When Billy finally staggered back to the car. I thought I did quite well. As best I could, I suppressed my grin and just asked, “Would you like me to drive you home?”
There. Quick as a brown fox, I tightened the three outsize stainless screws into the pine. But it was easy enough; these things come naturally, with fifteen years’ practise. That frame would be secure enough now, at least until I fixed it properly after lunch. I loosened the buckle of the worn harness and waved the crane away.
On the ground, I beckoned to the crane – did Billy realise the time? – before turning back to the skeleton to admire my handiwork. The timber frame was almost complete now, and the downstairs walls of the new house were already taking shape.
Unscrewing the lid of my thermos, I poured the still-steaming coffee into my enamel mug. As I took my first sip, Billy appeared from his cab.
My best buddy, since forever, he’d joined the construction company with me, straight out of school. I still saw in him that shy, gangly nine-year-old, complete with braces, that I’d first met all those years ago. How the fuck does he do it? It’s still so effortless for him, while I’m losing hair by the fistful and will soon need to wear a corset.
But we’ve been through a lot, Billy and me. We’d gotten closer since our respective divorces a couple of years back, eerily within a year of each other. But we’d both gotten through, and Billy seemed okay now. We’d both been through our first marriages and were enjoying the single life once again.
Billy poured from his own Thermos, and we settled into silence as we began to eat from our respective lunch boxes.
The eating done, Billy broke the silence.
“Pa says he saw you out last night with Mary Beth.” He phrased it as a statement, not a question. Mary Beth. Billy’s sister, younger by three years. I’d known her almost as long as I’d known Billy himself. Now with a divorce under her own belt. So, she’d been right, it was her Pa. Mary Beth had thought she recognised the car when they were out walking together.
“Yeah, we went out last night for a beer.

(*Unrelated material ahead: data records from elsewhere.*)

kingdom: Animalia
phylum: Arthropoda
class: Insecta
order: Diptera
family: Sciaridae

She’s a good listener. I like her. We cried on each other’s shoulders.”
“I don’t think you should see her again.”
I hadn’t thought Billy would be so protective. “But…”.

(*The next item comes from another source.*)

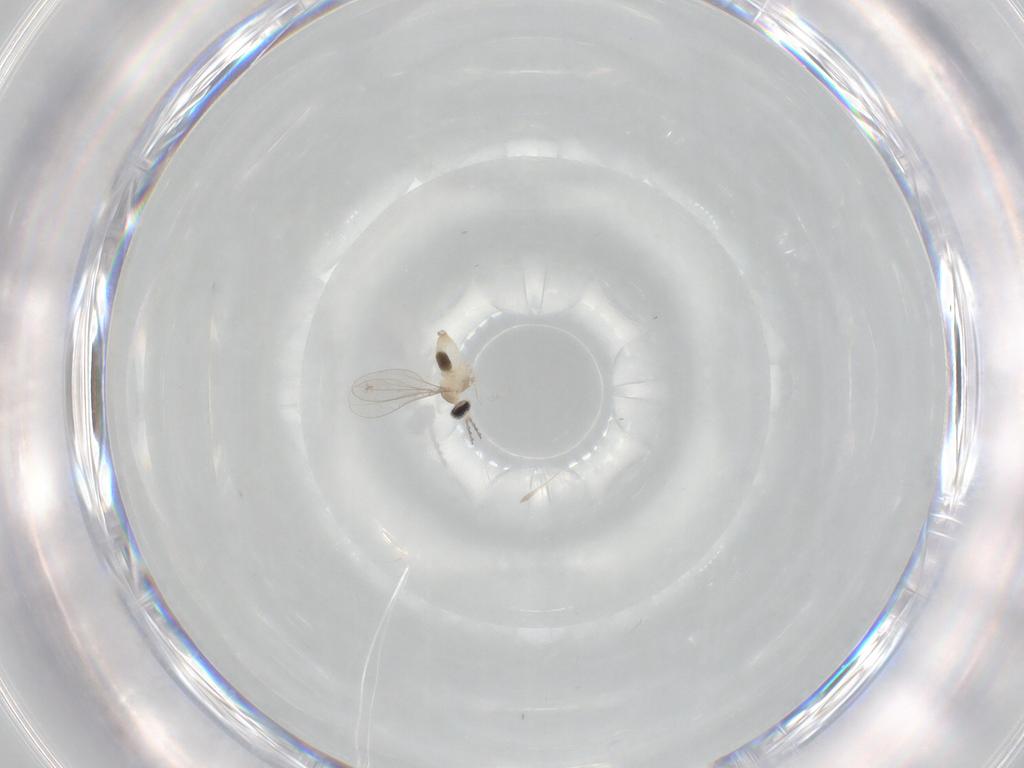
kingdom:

“No buts, Nate. I don’t want you going out with my sister, and that’s that.” Billy had a way of telling people when the discussion was over.
With clear unease between us, Billy soon made his excuses to return to his cab.
However, I spent the afternoon preoccupied, and at the end of the day, I cornered Billy.
“Can we talk about what you said at lunchtime?”
“Ain’t nuthin’ to say, Nate. I don’t want you seeing my sister. That’s all.”
“But Billy, I liked her. We sat and talked for hours. And I think she liked me. We’re going out for a meal, Friday night.”
“The hell you are.”
“It’s arranged, Billy. I wanted to see her again, she wanted to see me. We’re not young kids, for chrissake, we’re all grown adults.”
“Hmmm… Nate. We need to sort this. Meet me at the tavern at nine o’clock tonight, and we’ll settle this.”
“Settle? Whaddya mean, settle?”
“You know, the way we always used to settle things.”